┏━━

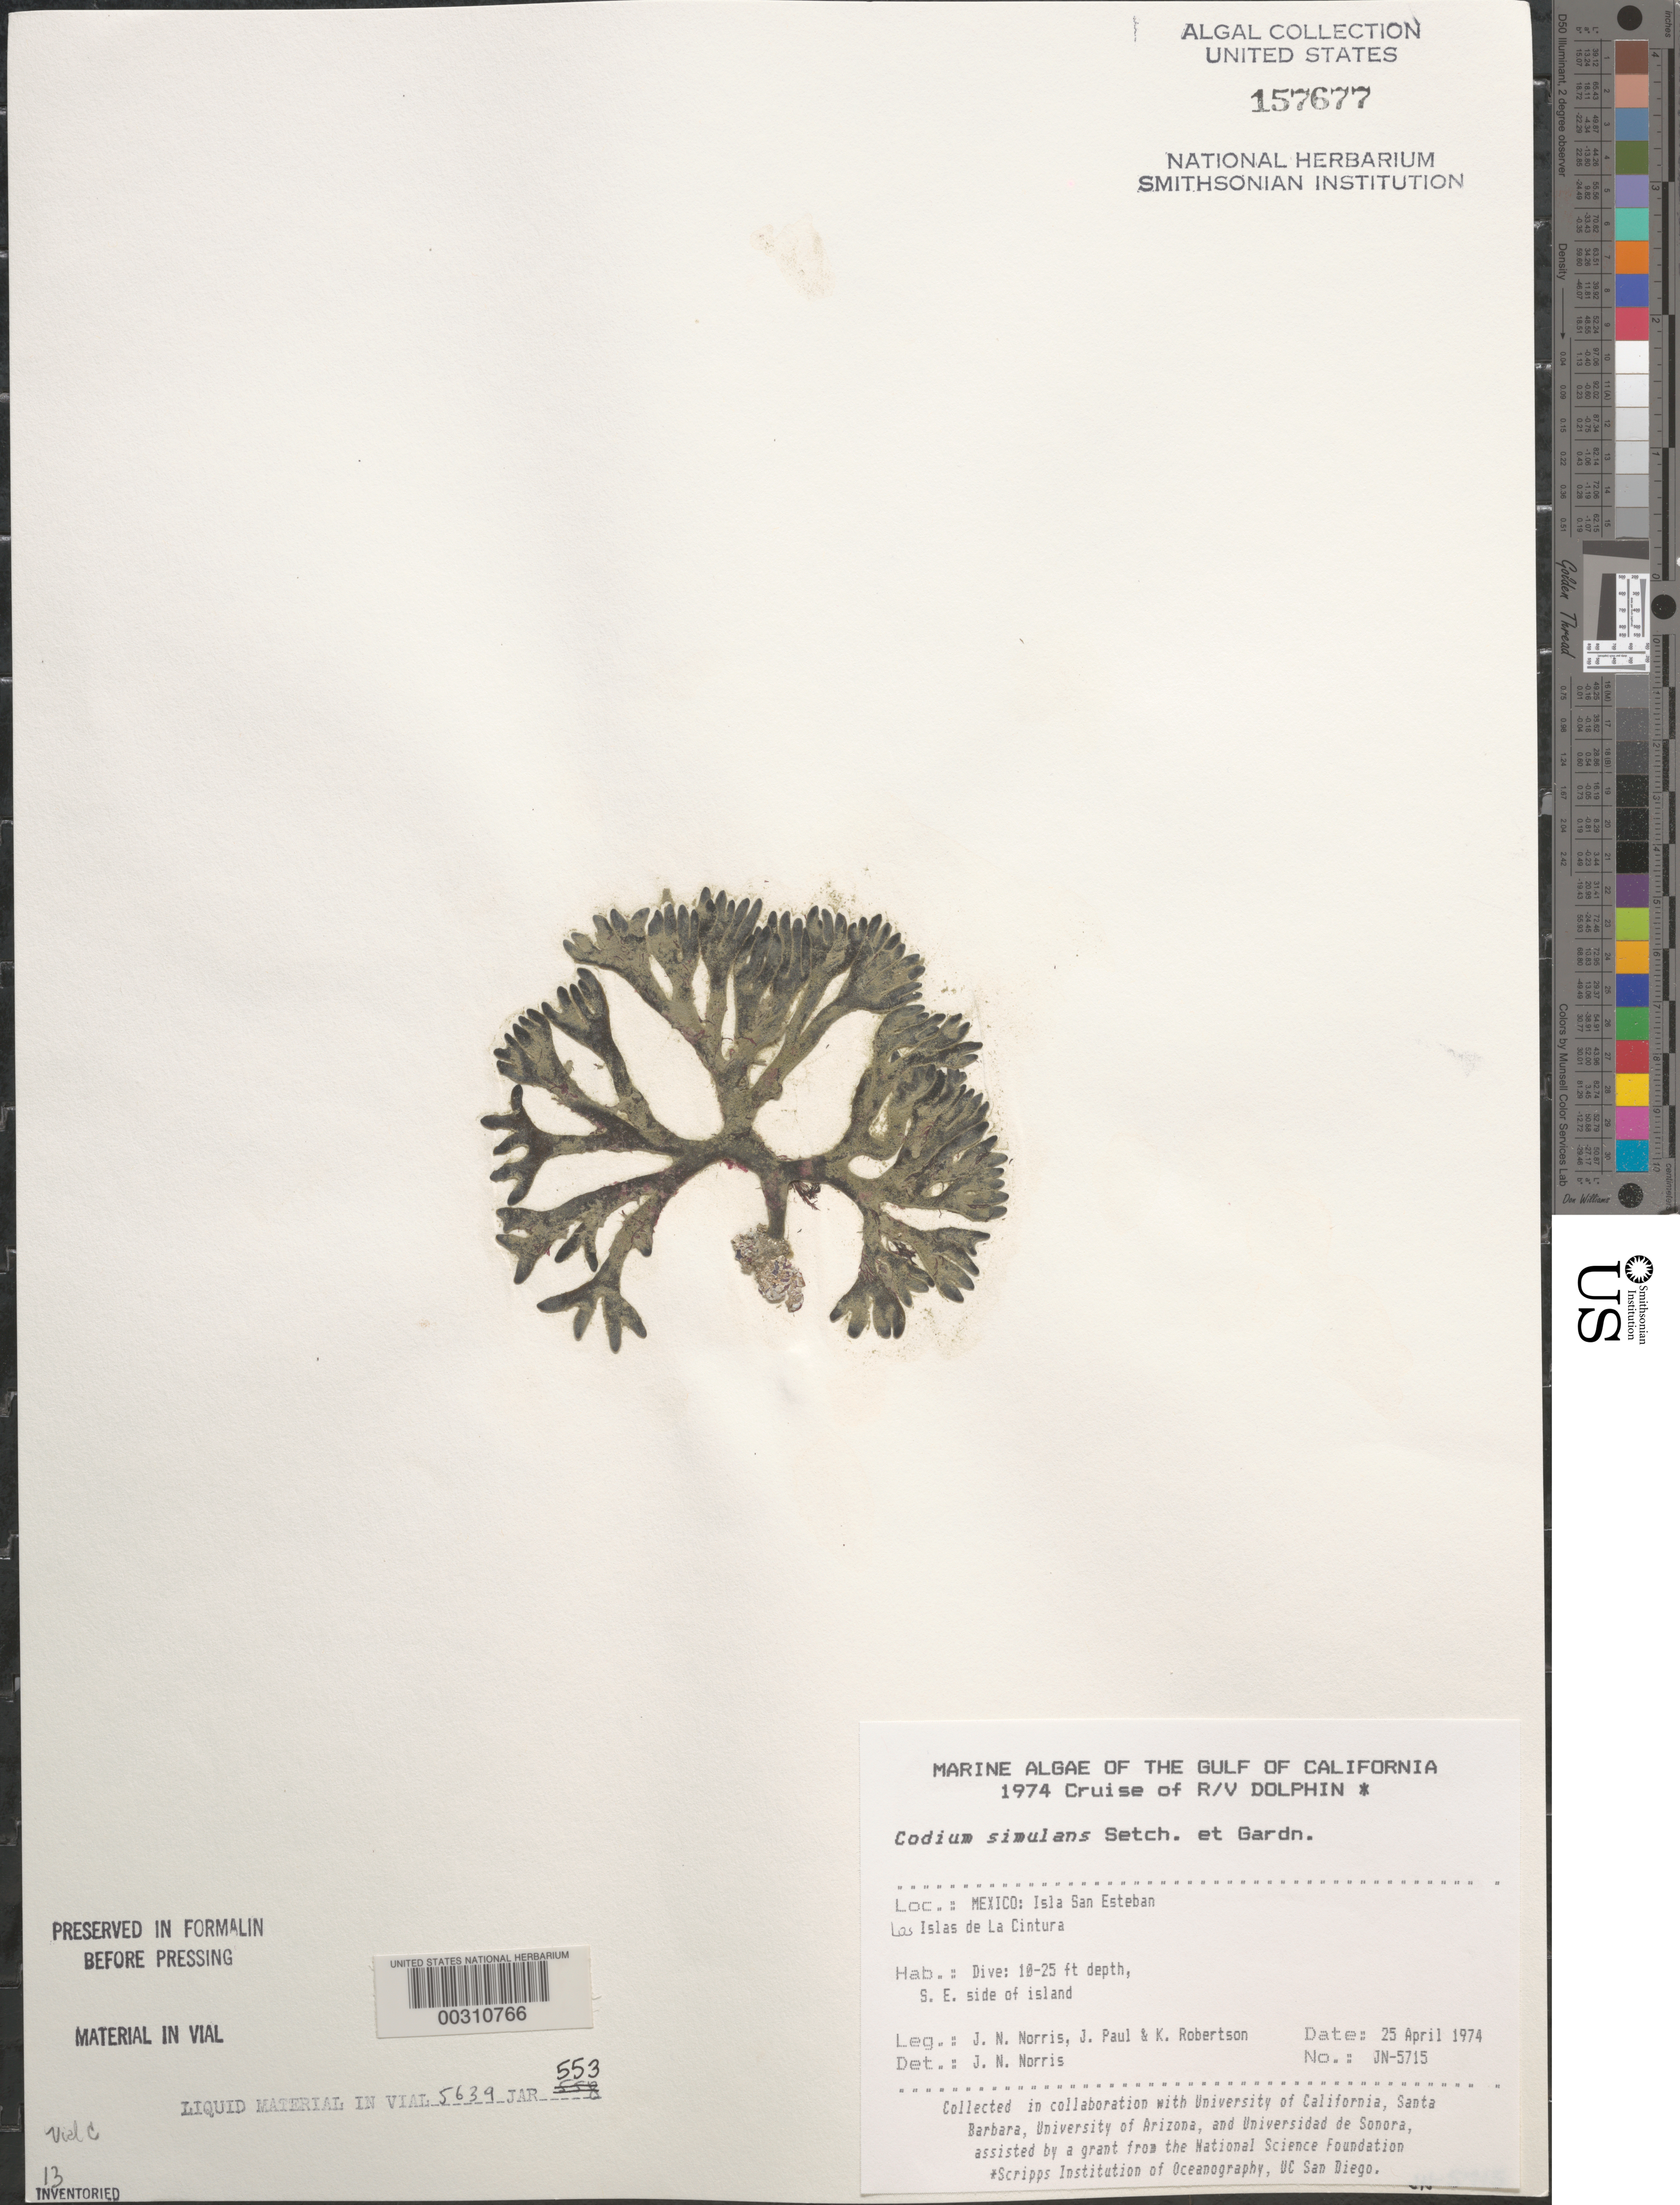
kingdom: Plantae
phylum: Chlorophyta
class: Ulvophyceae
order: Bryopsidales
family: Codiaceae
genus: Codium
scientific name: Codium simulans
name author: Setch. & N.L. Gardner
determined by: Norris, James N.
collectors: J. N. Norris, J. Paul & K. Robertson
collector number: JN-5715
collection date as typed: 25 Apr 1974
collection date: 1974-04-25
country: Mexico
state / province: Baja California Norte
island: Isla San Esteban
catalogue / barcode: US 157677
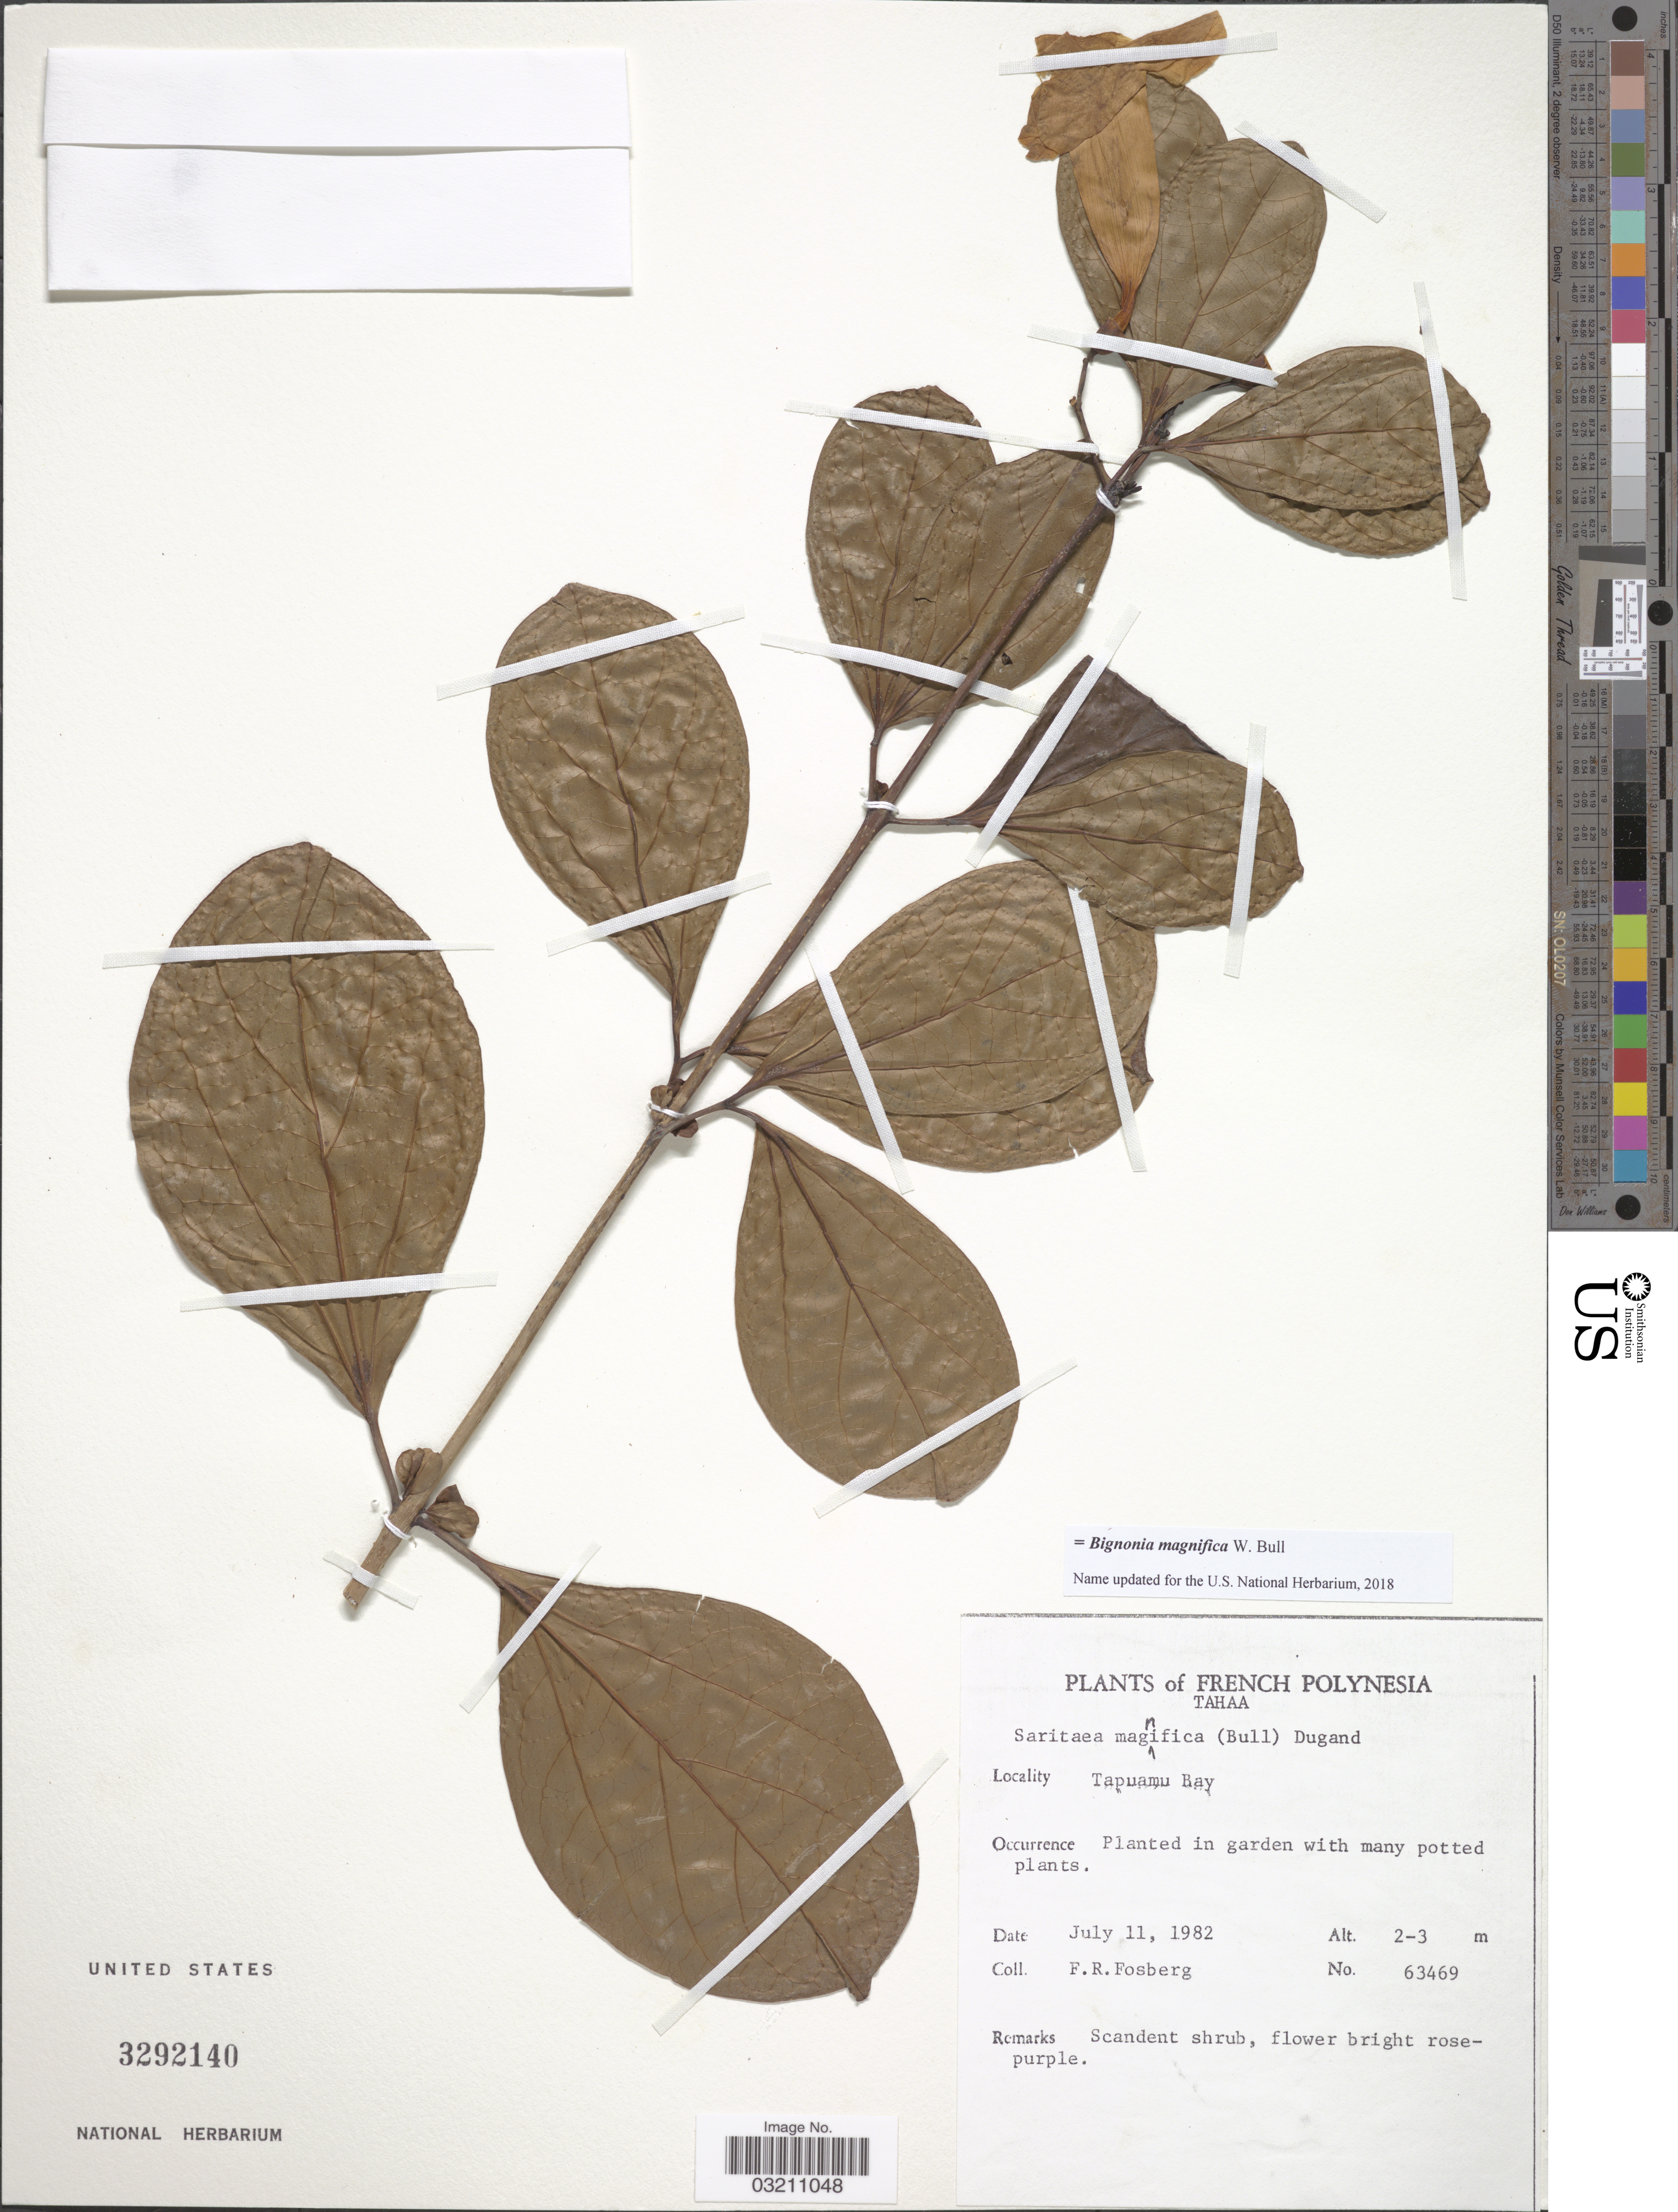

┗━━

Description of the task
Reproduce word for word the material from its beginning up to and including the line that contains "island: Isla San Esteban", omitting the pictures.

Result
kingdom: Plantae
phylum: Chlorophyta
class: Ulvophyceae
order: Bryopsidales
family: Codiaceae
genus: Codium
scientific name: Codium simulans
name author: Setch. & N.L. Gardner
determined by: Norris, James N.
collectors: J. N. Norris, J. Paul & K. Robertson
collector number: JN-5715
collection date as typed: 25 Apr 1974
collection date: 1974-04-25
country: Mexico
state / province: Baja California Norte
island: Isla San Esteban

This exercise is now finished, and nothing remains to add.